I realize that this isn’t totally a phoenix/elixir question, but I am asking in the context of phoenix/elixir and the available libraries. This is out of my lane, but I am guessing some libraries use solid tech to solve the existing problem.
We have an app that is currently in production. In the end, it simply presents PDFs for clients to download. Each record has some metadata and some classifying data about the PDF.
There is a VERY rudimentary search; think LIKE %<term>% on a few data rows.
We want to expand this search ability to do something like:
Search more thoroughly across several columns.

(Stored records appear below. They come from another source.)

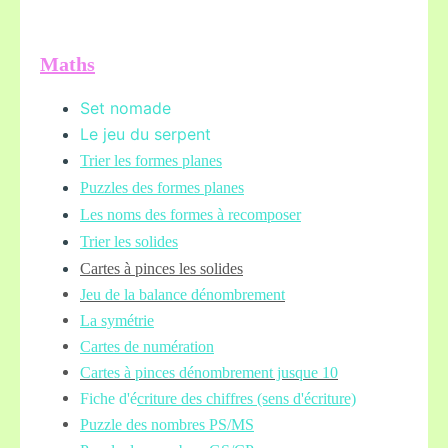
Maths
Set nomade
Le jeu du serpent
Trier les formes planes
Puzzles des formes planes
Les noms des formes à recomposer
Trier les solides
Cartes à pinces les solides
Jeu de la balance
dénombrement
La symétrie
Cartes de numération
Cartes à pinces dénombrement jusque 10
Fiche d'é
criture des chiffres (sens d'écriture)
Puzzle des nombres PS/MS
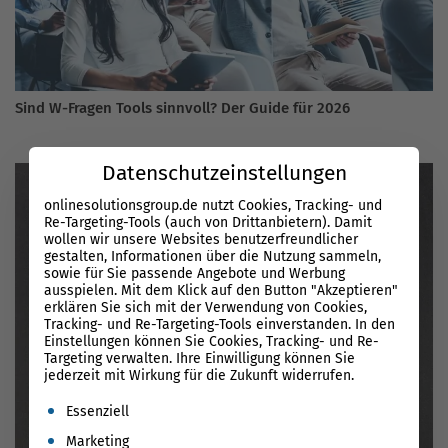
Sind W-Fragen Tools sinnvoll? Der Guide für 2026
Datenschutzeinstellungen
onlinesolutionsgroup.de nutzt Cookies, Tracking- und
Re-Targeting-Tools (auch von Drittanbietern). Damit
wollen wir unsere Websites benutzerfreundlicher
gestalten, Informationen über die Nutzung sammeln,
sowie für Sie passende Angebote und Werbung
ausspielen. Mit dem Klick auf den Button "Akzeptieren"
erklären Sie sich mit der Verwendung von Cookies,
Tracking- und Re-Targeting-Tools einverstanden. In den
Einstellungen können Sie Cookies, Tracking- und Re-
Targeting verwalten. Ihre Einwilligung können Sie
jederzeit mit Wirkung für die Zukunft widerrufen.
Es folgt eine Liste der Service-Gruppen, für die eine Einwil
Essenziell
Marketing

Index the PDFs and search them too.
For example, the search for “a flock of blue herons” would yield results for records where indexed fields or text in indexed PDFs had text like the following:
Blue herons often flock on the edge of cliffs.
Herons are sometimes blue and often flock together.

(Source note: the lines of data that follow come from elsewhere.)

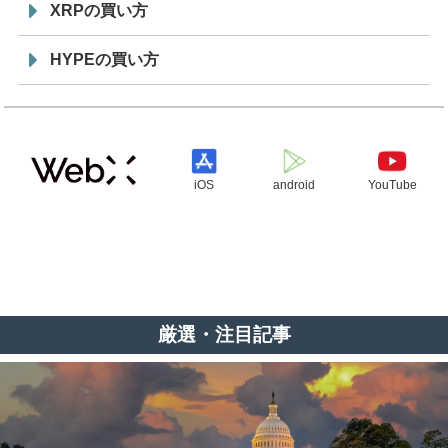
XRPの買い方
HYPEの買い方
iOS
android
YouTube
厳選・注目記事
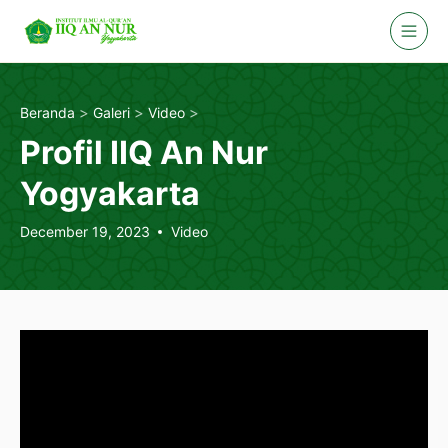
Skip
to
content
>
>
>
Beranda
Galeri
Video
Profil IIQ An Nur
Yogyakarta
December 19, 2023
Video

A blue heron by himself is not a flock.
I am not looking for anything more than suggestions for existing elixir/phoenix libraries to use.
Have you taken a look at Postgres full text search? I keep meaning to in my application but I have not used it yet, though I used a similar feature in SQL Server many years ago. You can build a type of index that includes multiple columns, can do partial/fuzzy searches and it ranks results. This article seems decent: Understanding PostgreSQL Full Text Search: 10 Critical Aspects
I’m not sure about searching binary PDFs, you might have to extract text and store that to make it searchable by Postgres.

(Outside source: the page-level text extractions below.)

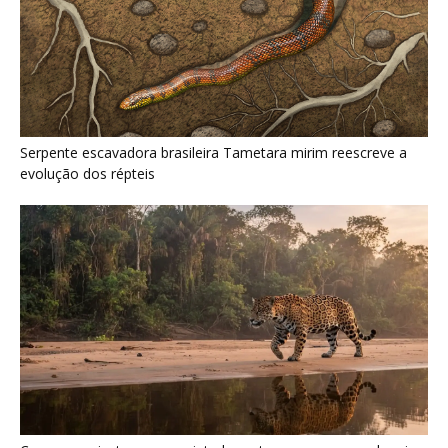
Serpente escavadora brasileira Tametara mirim reescreve a
evolução dos répteis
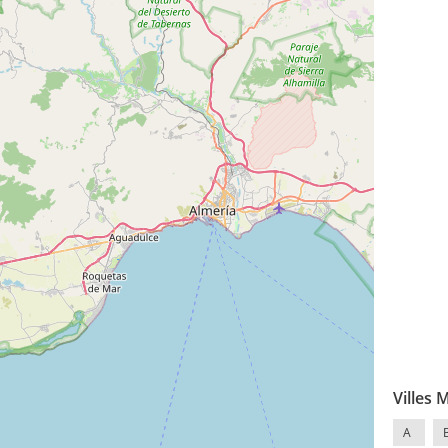
Villes 
A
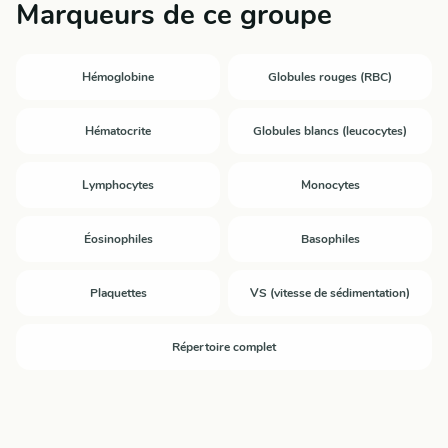
Marqueurs de ce groupe
Hémoglobine
Globules rouges (RBC)
Hématocrite
Globules blancs (leucocytes)
Lymphocytes
Monocytes
Éosinophiles
Basophiles
Plaquettes
VS (vitesse de sédimentation)
Répertoire complet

Few weeks ago I’ve had to try and find a way to refine a similarity search with Nordic names and it was a disaster.
It seems that it’s mostly tailored to English vocabulary – or I didn’t find a way to fine-tune it better for another language, which is also a legit possibility since I gave it like 10 minutes – and we had absurd situations where a looser similarity search skipped a result where the first 2 characters matched and a tighter similarity search included them back… while exactly the opposite happened with the first 3 characters.
Train wreck.
But again, let’s be fully objective: I was given a very short time to play with it so likely missed other possible knobs to turn.
I’ve also used it in a project, however as you said, the results sucked, you have mostly to write complete words for it to work. This was some years ago, and pg_trgm (or something similar) was the only option, however lately I saw that postgres added a lot more options, might be worth investigating.